YOUR TASK: Search the entries for the word "Minor". Copy every line where it turns up.

Stored data entries:
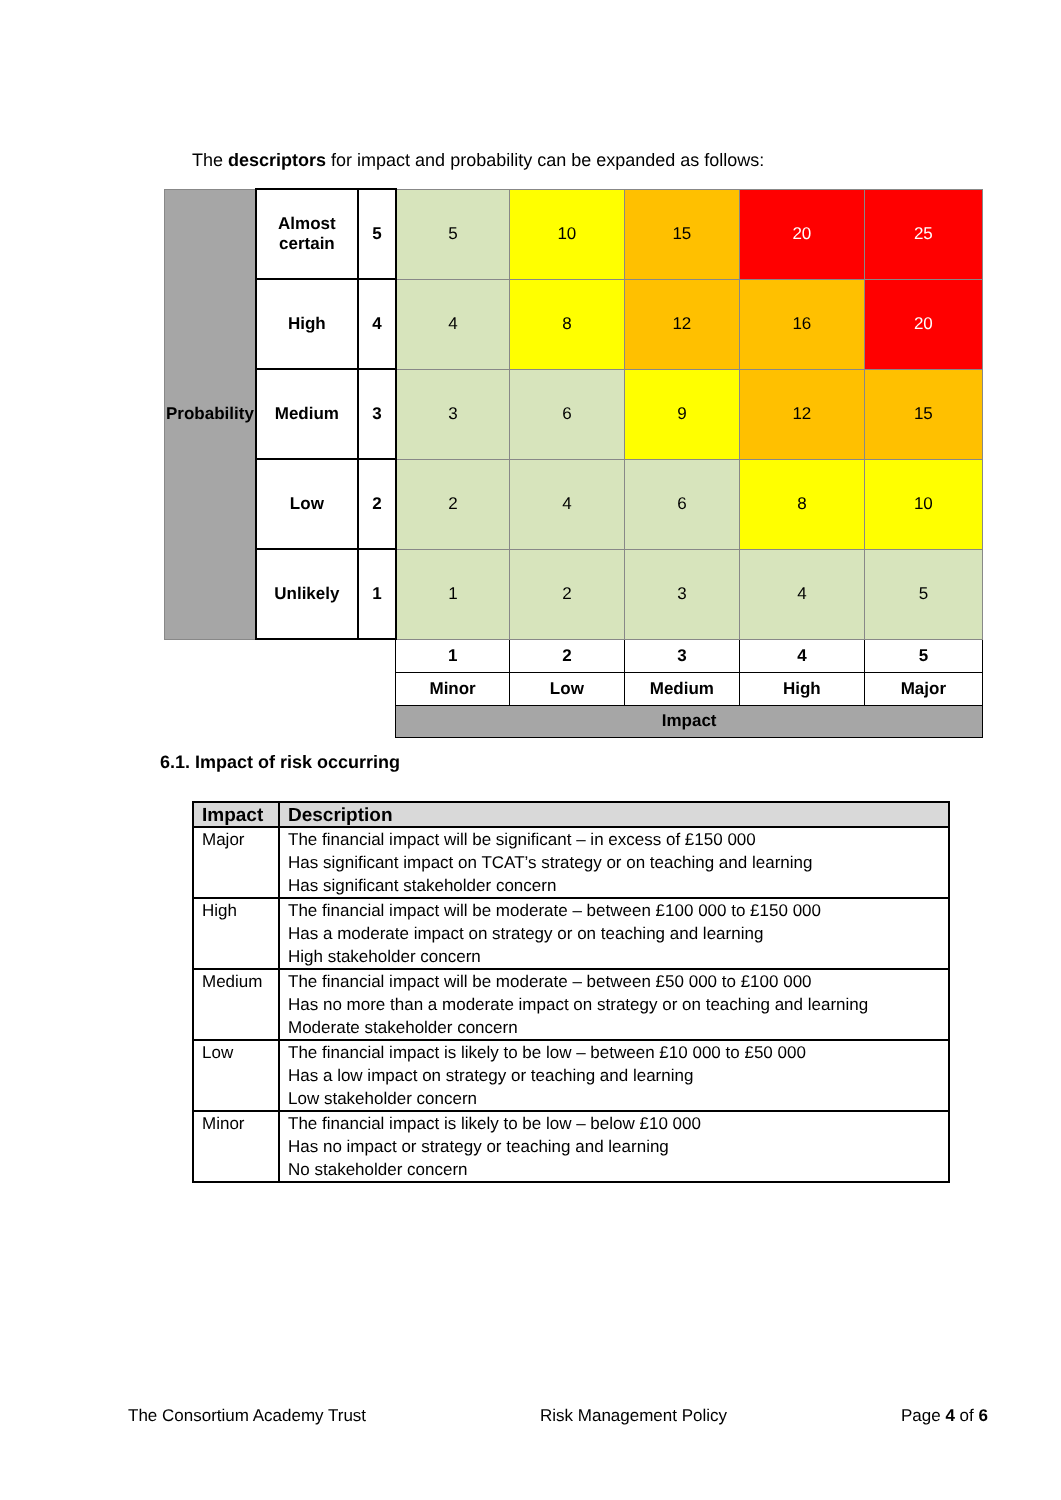The descriptors for impact and probability can be expanded as follows:
| Probability | Almost certain | 5 | 5 | 10 | 15 | 20 | 25 |
| | High | 4 | 4 | 8 | 12 | 16 | 20 |
| | Medium | 3 | 3 | 6 | 9 | 12 | 15 |
| | Low | 2 | 2 | 4 | 6 | 8 | 10 |
| | Unlikely | 1 | 1 | 2 | 3 | 4 | 5 |
| | | | 1 | 2 | 3 | 4 | 5 |
| | | | Minor | Low | Medium | High | Major |
| | | | Impact | | | | |
6.1. Impact of risk occurring
| Impact | Description |
| --- | --- |
| Major | The financial impact will be significant – in excess of £150 000 Has significant impact on TCAT’s strategy or on teaching and learning Has significant stakeholder concern |
| High | The financial impact will be moderate – between £100 000 to £150 000 Has a moderate impact on strategy or on teaching and learning High stakeholder concern |
| Medium | The financial impact will be moderate – between £50 000 to £100 000 Has no more than a moderate impact on strategy or on teaching and learning Moderate stakeholder concern |
| Low | The financial impact is likely to be low – between £10 000 to £50 000 Has a low impact on strategy or teaching and learning Low stakeholder concern |
| Minor | The financial impact is likely to be low – below £10 000 Has no impact or strategy or teaching and learning No stakeholder concern |
The Consortium Academy Trust Risk Management Policy Page 4 of 6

ANSWER SECTION:
| | | | Minor | Low | Medium | High | Major |
| Minor | The financial impact is likely to be low – below £10 000 Has no impact or strategy or teaching and learning No stakeholder concern |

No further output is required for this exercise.